A former colleague at St. Mary’s College of Maryland, Jennifer Cognard-Black, is out with a beautiful new anthology entitled Good Eats: 32 Writers on Eating Ethically. As the book jacket announces, the essays “seek to understand the experiences, cultures, histories and systems that have shaped their eating and their ethics.”

In her introduction, Jennifer and her collaborator Melissa A. Goldthwaite say that their selections have been guided by four ethical principles. These are protecting and helping others, seeking to do no harm and to limit pain and suffering, respecting rights of choice and self-determination, and furthering justice, “which includes fairness, equitable distribution, and recognition of both need and contribution.” The essays range “from factory farming and the exploitative labor practices surrounding chocolate production, to Indigenous foodways and home and community gardens.”

The book opens with a Naomi Shihab Nye poem that beautifully captures the spirit of the writers.

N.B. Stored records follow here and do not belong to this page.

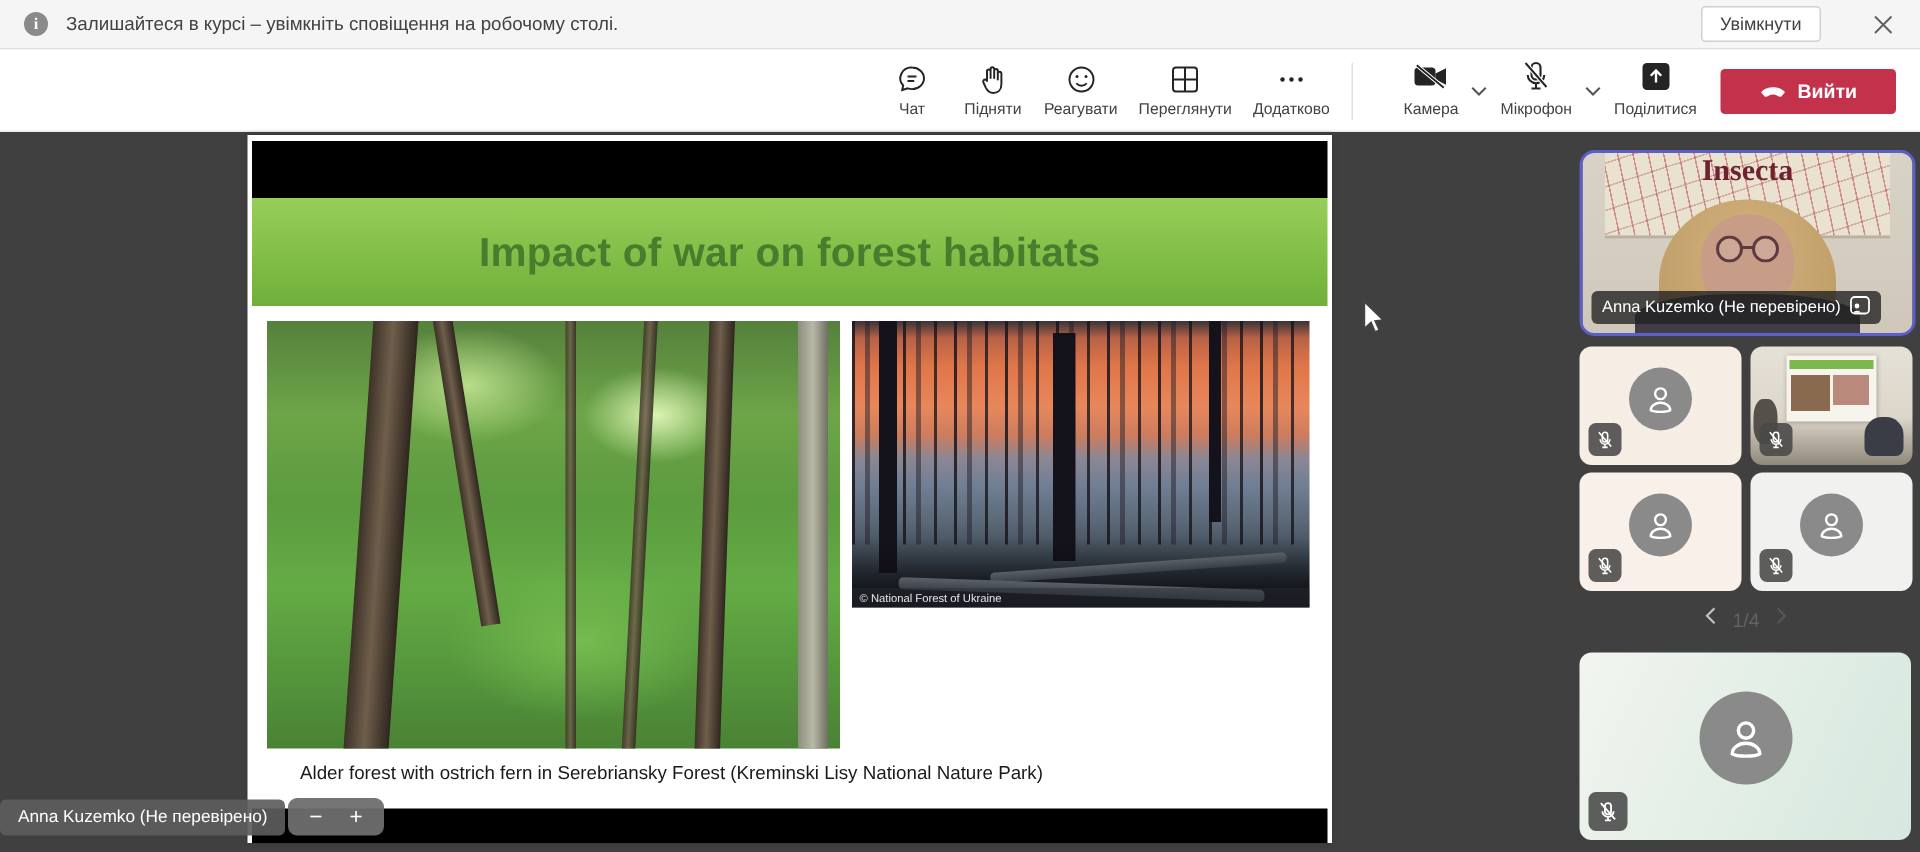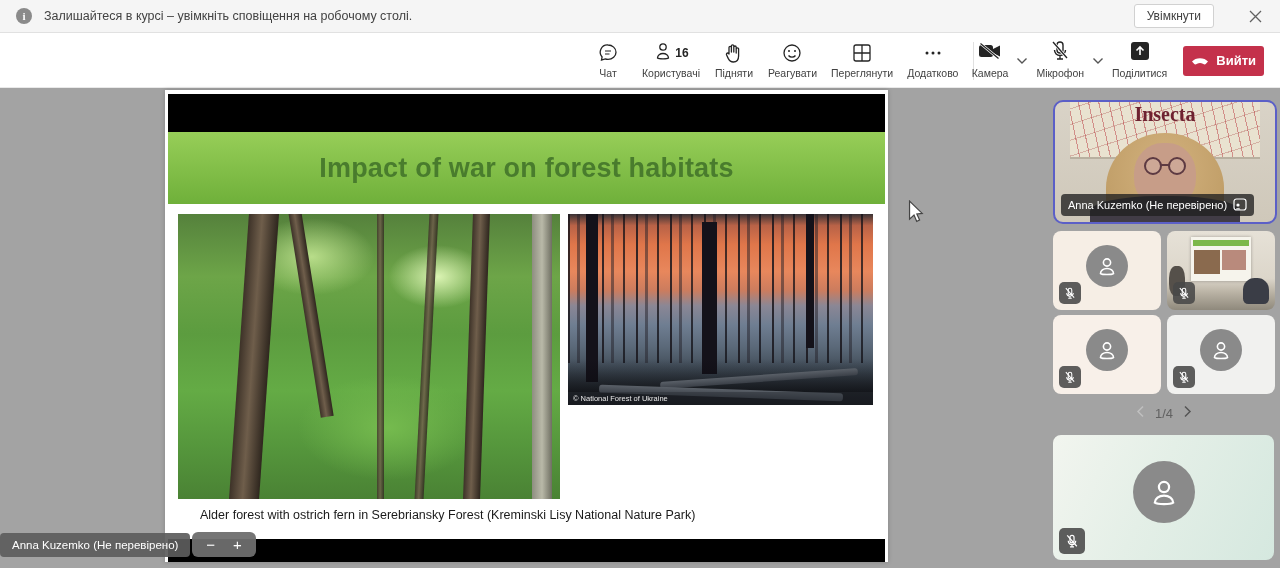--- a/index.html
+++ b/index.html
@@ -25,24 +25,24 @@
   .tbtn{display:flex;flex-direction:column;align-items:center;justify-content:center;gap:3px;
         padding:0 5px;cursor:pointer;min-width:40px;}
   .tbtn .irow{display:flex;align-items:center;gap:2px;height:22px;}
   .tlabel{font-size:10.5px;color:#424242;white-space:nowrap;}
   .pcount{font-size:12px;font-weight:bold;color:#242424;}
   .tb-divider{width:1px;background:#e0e0e0;height:38px;align-self:center;margin:0 6px;}
   .tb-right{position:absolute;right:16px;top:0;height:55px;display:flex;align-items:center;gap:6px;}
   .devbtn{display:flex;flex-direction:column;align-items:center;gap:3px;padding:3px 2px;border-radius:4px;cursor:pointer;}
   .dev-top{display:flex;align-items:center;gap:4px;height:22px;}
   .chev{cursor:pointer;display:flex;align-items:center;}
-  .leave-btn{height:30px;padding:0 8px;background:var(--leave-red,#c4314b);border-radius:3px;color:#fff;
+  .leave-btn{height:30px;padding:0 26px;background:var(--leave-red,#c4314b);border-radius:3px;color:#fff;
              display:flex;align-items:center;gap:7px;font-size:13px;font-weight:bold;cursor:pointer;margin-left:8px;}
   
-  .stage{position:absolute;left:0;top:88px;width:1280px;height:480px;background:#a3a3a3;}
+  .stage{position:absolute;left:0;top:88px;width:1280px;height:480px;background:#404040;}
   .slide{position:absolute;left:165px;top:2px;width:723px;height:472px;background:#fff;
          box-shadow:0 0 5px rgba(0,0,0,0.18);}
   .slide-black-top{position:absolute;left:3px;top:4px;width:717px;height:38px;background:#000;}
   .slide-green{position:absolute;left:3px;top:42px;width:717px;height:72px;
                background:linear-gradient(180deg,var(--green-top,#97ce58),var(--green-bottom,#6fb03a));
                display:flex;align-items:center;justify-content:center;}
   .slide-title{font-size:27px;font-weight:bold;color:var(--title-green,#497c2d);letter-spacing:0.2px;}
   .img-forest{position:absolute;left:13px;top:124px;width:382px;height:285px;overflow:hidden;
     background:
       radial-gradient(ellipse 70px 45px at 68% 22%,rgba(225,248,185,0.95),transparent 70%),
@@ -132,32 +132,20 @@
         <span class="irow">
           <svg width="22" height="22" viewBox="0 0 22 22">
               <path d="M11 3a8 7.2 0 0 1 0 14.4c-1 0-2-.2-2.8-.5L4.5 18l.6-3A7.2 7.2 0 0 1 11 3z" fill="none" stroke="#242424" stroke-width="1.3"></path>
               <path d="M8 9h6M8 12h4.5" stroke="#242424" stroke-width="1.2"></path>
             </svg>
         </span>
         <span class="tlabel">Чат</span>
       </div>
       <div class="tbtn">
         <span class="irow">
-          <span>
-            <svg width="20" height="22" viewBox="0 0 20 22">
-                <circle cx="10" cy="7" r="3.2" fill="none" stroke="#242424" stroke-width="1.3"></circle>
-                <path d="M4.5 18a5.5 4.5 0 0 1 11 0c-1.5 1.2-9.5 1.2-11 0z" fill="none" stroke="#242424" stroke-width="1.3"></path>
-              </svg>
-          </span>
-          <span class="pcount">16</span>
-        </span>
-        <span class="tlabel">Користувачі</span>
-      </div>
-      <div class="tbtn">
-        <span class="irow">
           <svg width="19" height="22" viewBox="0 0 19 22">
               <path d="M5 12V5.5a1.2 1.2 0 0 1 2.4 0V10 4a1.2 1.2 0 0 1 2.4 0v6-4.8a1.2 1.2 0 0 1 2.4 0V11 7a1.2 1.2 0 0 1 2.4 0v7c0 3.8-2.2 6-5.3 6-2.6 0-3.9-1.2-5.1-3.6L2.6 13c-.5-1 .2-2 1.2-2 .5 0 .9.3 1.2.8z" fill="none" stroke="#242424" stroke-width="1.3" stroke-linejoin="round"></path>
             </svg>
         </span>
         <span class="tlabel">Підняти</span>
       </div>
       <div class="tbtn">
         <span class="irow">
           <svg width="22" height="22" viewBox="0 0 22 22">
               <circle cx="11" cy="11" r="8" fill="none" stroke="#242424" stroke-width="1.3"></circle>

By intermixing food with its natural and cultural setting, “Truth Serum” goes to the heart of ethical eating. When one is intentional and mindful in making one’s food choices, Nye tells us, sorrow lifts in small ways.

Truth Serum

We made it from the ground-up corn in the old back pasture.
Pinched a scent of night jasmine billowing off the fence,   
popped it right in.
That frog song wanting nothing but echo?   
We used that.
Stirred it widely. Noticed the clouds while stirring.
Called upon our ancient great aunts and their long slow eyes   
of summer. Dropped in their names.   
Added a mint leaf now and then   
to hearten the broth. Added a note of cheer and worry.   
Orange butterfly between the claps of thunder?   
Perfect. And once we had it,
had smelled and tasted the fragrant syrup,   
placing the pan on a back burner for keeping,   
the sorrow lifted in small ways.
We boiled down the lies in another pan till they disappeared.
We washed that pan.

I think of how Salman Rushdie once described literature as a “no bullshit zone,” an essential antidote to the non-stop lying and gaslighting we get from various political figures. Nye has a place for those lies on her stove: she boils them down “in another pan till they disappeared.”

A recipe  that includes night jasmine, frog song, a mint leaf now and then, “a note of cheer and worry,” and an orange butterfly “between the claps of thunder”–and that is watched over by “ancient great aunts and their long slow eyes of summer”–will stand up to a lot of bullshit.

Jennifer’s book aims to do the same.